Re: Delete query takes exorbitant amount of time - Mailing list pgsql-performance

From Stephan Szabo
Subject Re: Delete query takes exorbitant amount of time
Date
Msg-id 20050327070313.K29183@megazone.bigpanda.com
Whole thread Raw
In response to Re: Delete query takes exorbitant amount of time  (Karim Nassar <karim.nassar@acm.org>)
Responses Re: Delete query takes exorbitant amount of time  (Simon Riggs <simon@2ndquadrant.com>)
List pgsql-performance
On Sat, 26 Mar 2005, Karim Nassar wrote:

> On Sat, 2005-03-26 at 15:18 -0800, Stephan Szabo wrote:
> > On Sat, 26 Mar 2005, Karim Nassar wrote:
> >
> > > On Sat, 2005-03-26 at 07:55 -0800, Stephan Szabo wrote:
> > > > That seems like it should be okay, hmm, what does something like:
> > > >
> > > > PREPARE test(int) AS SELECT 1 from measurement where
> > > > id_int_sensor_meas_type = $1 FOR UPDATE;
> > > > EXPLAIN ANALYZE EXECUTE TEST(1);
> > > >
> > > > give you as the plan?
> > >
> > >                                                       QUERY PLAN
> > >
-----------------------------------------------------------------------------------------------------------------------
> > >  Seq Scan on measurement  (cost=0.00..164559.16 rows=509478 width=6)
> > >                           (actual time=11608.402..11608.402 rows=0 loops=1)
> > >                           Filter: (id_int_sensor_meas_type = $1)
> > >  Total runtime: 11608.441 ms
> > > (3 rows)
> >
> > Hmm, has measurement been analyzed recently?  You might want to see if
> > raising the statistics target on measurement.id_int_sensor_meas_type and
> > reanalyzing changes the estimated rows down from 500k.
>
> orfs=# ALTER TABLE measurement ALTER COLUMN id_int_sensor_meas_type SET STATISTICS 1000;
> ALTER TABLE
> orfs=# VACUUM FULL ANALYZE VERBOSE;
> <snip>
> INFO:  free space map: 52 relations, 13501 pages stored; 9760 total pages needed
> DETAIL:  Allocated FSM size: 1000 relations + 300000 pages = 1864 kB shared memory.
> VACUUM
> orfs=# PREPARE test(int) AS SELECT 1 from measurement where
> orfs-# id_int_sensor_meas_type = $1 FOR UPDATE;
> PREPARE
> orfs=# EXPLAIN ANALYZE EXECUTE TEST(1);
>                                                      QUERY PLAN
> ---------------------------------------------------------------------------------------------------------------------
>  Seq Scan on measurement  (cost=0.00..164559.16 rows=509478 width=6) (actual time=8948.452..8948.452 rows=0 loops=1)
>    Filter: (id_int_sensor_meas_type = $1)
>  Total runtime: 8948.494 ms
> (3 rows)
>
> orfs=# EXPLAIN ANALYZE EXECUTE TEST(1);
>                                                      QUERY PLAN
> ---------------------------------------------------------------------------------------------------------------------
>  Seq Scan on measurement  (cost=0.00..164559.16 rows=509478 width=6) (actual time=3956.616..3956.616 rows=0 loops=1)
>    Filter: (id_int_sensor_meas_type = $1)
>  Total runtime: 3956.662 ms
> (3 rows)
>
>
>
> Some improvement.
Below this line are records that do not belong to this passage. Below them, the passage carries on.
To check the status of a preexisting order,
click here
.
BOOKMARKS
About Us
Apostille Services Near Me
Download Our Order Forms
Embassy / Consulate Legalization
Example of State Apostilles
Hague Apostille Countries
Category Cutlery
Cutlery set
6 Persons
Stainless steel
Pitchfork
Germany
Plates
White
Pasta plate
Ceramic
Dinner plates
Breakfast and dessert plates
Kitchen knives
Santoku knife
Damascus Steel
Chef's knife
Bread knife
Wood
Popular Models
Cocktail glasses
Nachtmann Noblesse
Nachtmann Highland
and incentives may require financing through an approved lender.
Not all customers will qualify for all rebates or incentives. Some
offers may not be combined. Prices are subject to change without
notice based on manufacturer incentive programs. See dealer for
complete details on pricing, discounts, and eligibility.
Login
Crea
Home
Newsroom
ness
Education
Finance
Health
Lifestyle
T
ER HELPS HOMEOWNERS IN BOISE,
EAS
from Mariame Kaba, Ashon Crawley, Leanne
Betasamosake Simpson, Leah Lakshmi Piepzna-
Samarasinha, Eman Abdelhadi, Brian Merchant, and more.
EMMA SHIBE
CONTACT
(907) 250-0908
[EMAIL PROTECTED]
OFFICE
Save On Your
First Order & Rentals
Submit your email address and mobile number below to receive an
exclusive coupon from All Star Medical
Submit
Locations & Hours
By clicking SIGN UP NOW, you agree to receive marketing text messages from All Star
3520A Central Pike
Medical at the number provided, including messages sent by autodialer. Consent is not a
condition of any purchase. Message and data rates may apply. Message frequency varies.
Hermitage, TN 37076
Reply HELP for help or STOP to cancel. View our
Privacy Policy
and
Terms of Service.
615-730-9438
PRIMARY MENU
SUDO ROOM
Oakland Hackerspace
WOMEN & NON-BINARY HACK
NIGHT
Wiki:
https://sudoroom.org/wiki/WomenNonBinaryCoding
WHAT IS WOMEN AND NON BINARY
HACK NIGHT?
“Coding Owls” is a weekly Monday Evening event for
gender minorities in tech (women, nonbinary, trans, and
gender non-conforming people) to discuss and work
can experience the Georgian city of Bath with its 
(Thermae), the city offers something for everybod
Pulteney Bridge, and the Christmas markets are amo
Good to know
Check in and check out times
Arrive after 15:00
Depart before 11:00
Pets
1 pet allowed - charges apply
Even better once it's cached. Row estimate didn't
> change. Is this the best I can expect? Is there any other optimizations
> I am missing?

I'm not sure, really. Running a seq scan for each removed row in the
referenced table doesn't seem like a particularly good plan in general
though, especially if the average number of rows being referenced isn't
on the order of 500k per value. I don't know what to look at next though.